Frozen Berries are Expensive

It occurred to me to run the numbers on what it costs to eat berries every day. I’ll use blueberries as an example, since they are often on lists of superfoods. They are also cheaper than raspberries and blackberries.

12 ounces of store-brand frozen organic blueberries (the Environmental Working Group recommends buying organic for domestic blueberries) costs ~$4, 32 ounces costs ~$9. The bag says that a serving is one cup and that those 12 ounces is 2.5 servings or 4.8 ounces/serving. A family of 4, eating a serving a day, would eat 19.2 ounces/day or 134.4 ounces/week. If 32 ounces costs $9 then 134.4 ounces costs $37.80/week.

So, it would cost a family of 4, $37.80/week to eat a serving of blueberries a day.

As we saw from this post:

Americans earning a median income spend about $5,646/year, or $470/month, or $118/week on food. If there are 21 meals in a week, that’s about $5.62 per meal for the household.

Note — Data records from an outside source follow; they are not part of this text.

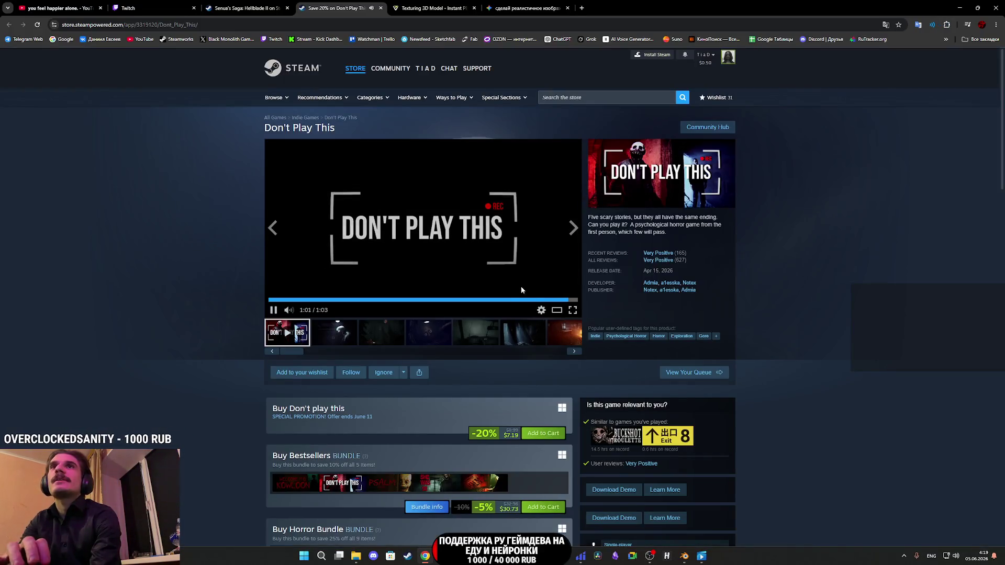
{"action": "left_click", "coordinate": [422, 239]}
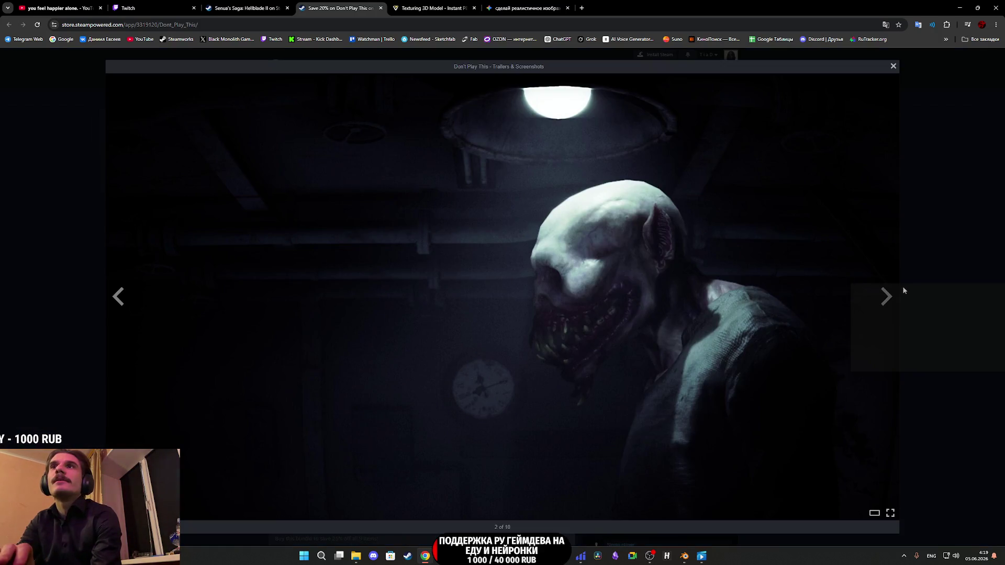
{"action": "left_click", "coordinate": [884, 296]}
{"action": "left_click", "coordinate": [119, 296]}
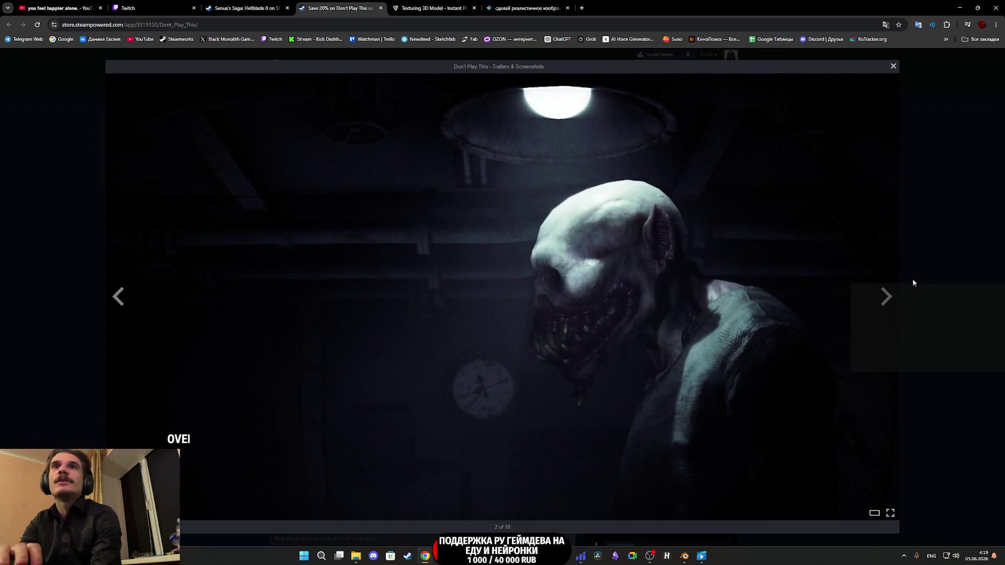
{"action": "left_click", "coordinate": [896, 303]}
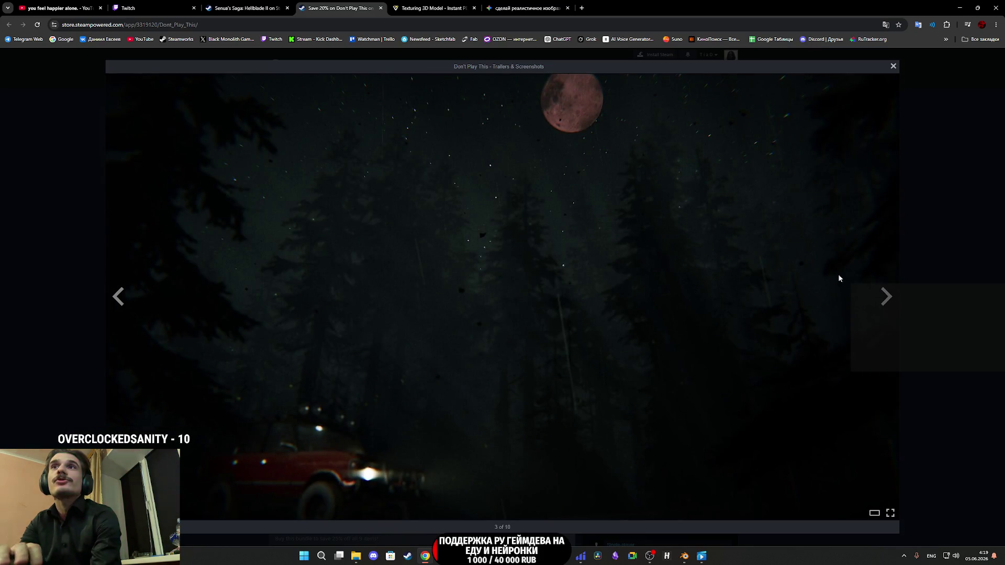
{"action": "left_click", "coordinate": [884, 293]}
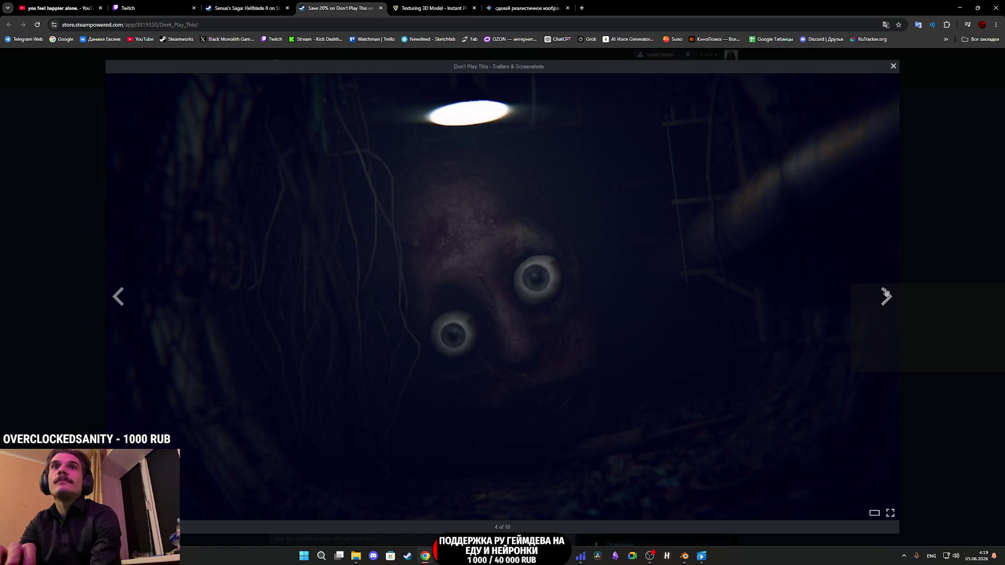
{"action": "left_click", "coordinate": [885, 293]}
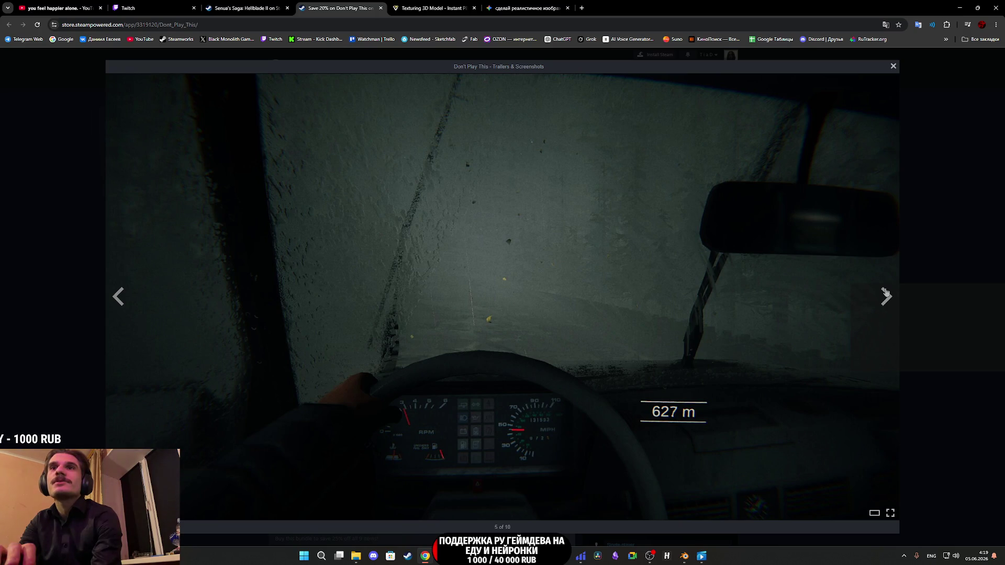
{"action": "left_click", "coordinate": [884, 293]}
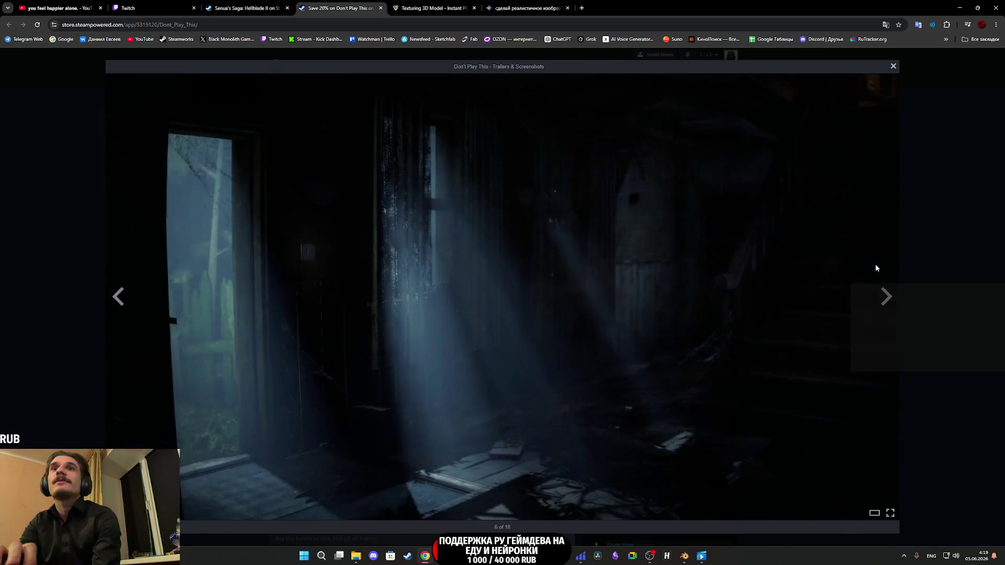
{"action": "left_click", "coordinate": [886, 297]}
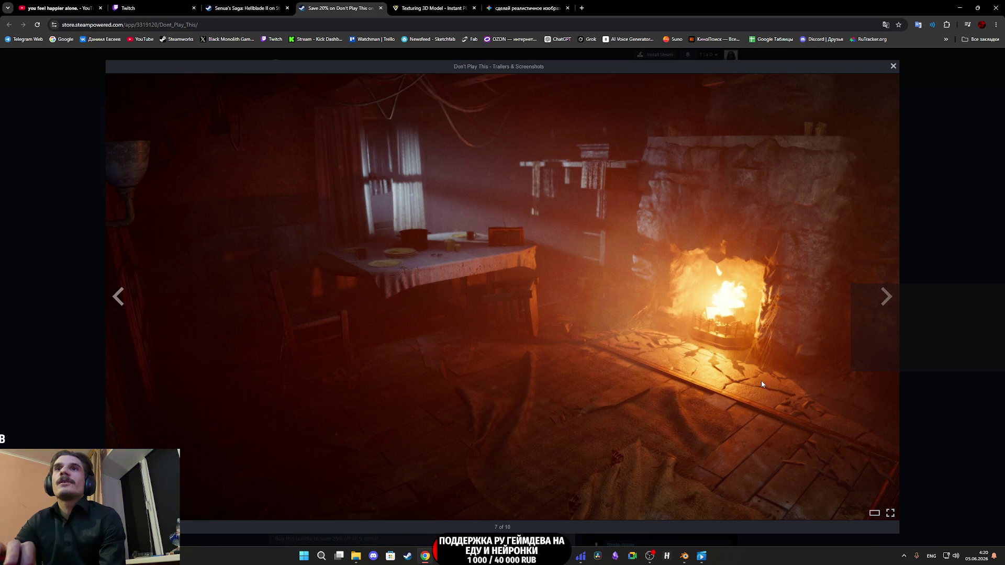
{"action": "left_click", "coordinate": [890, 296]}
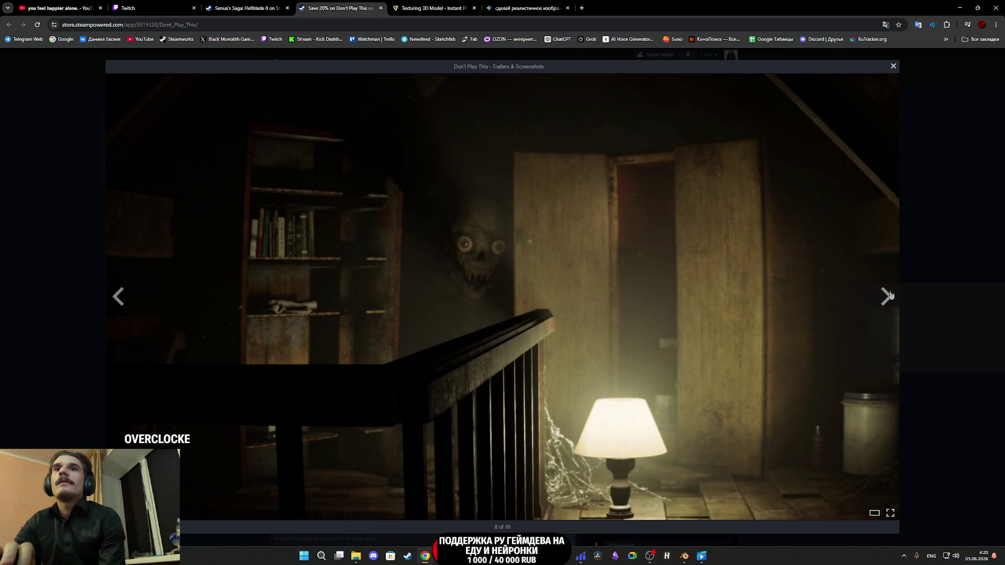
{"action": "left_click", "coordinate": [890, 296]}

A middle-income family would be spending about a third of their weekly food budget making sure everyone ate a serving of frozen berries a day. Put another way, $80.20 would be left for food for the week after buying berries, or $3.82 per meal for a family of 4, or 95 cents per person per meal … which is really low. Berries don’t have many calories so you’re left looking for calories for that 95 cents. It’s not going to be lettuce.

Also, where does a family keep 8 or 9 pounds of frozen fruit? Assuming they purchase it every week?

I think those who promote eating berries every day mean well but their message is directed towards an affluent audience, not middle America, certainly not those on the lower rungs of the wealth ladder.

3 thoughts on “Frozen Berries are Expensive

  1. Bix Post author

    By the way…
    I don’t believe in superfoods.
    I don’t believe in telling people to eat organic.
    I don’t believe you have to eat berries to be healthy.
    I was just running the numbers because it looks like people who tell people to eat berries aren’t.

    Reply
  2. wellfine

    According to the “Greger’s Daily Dozen” checklist, a daily quarter cup of raisins or craisins is enough to cover your berry needs, and that can be significantly cheaper, about $10 per week, and not a terrible deal calorically.

    (To be clear, I don’t think any one specific food item is necessary for good health.)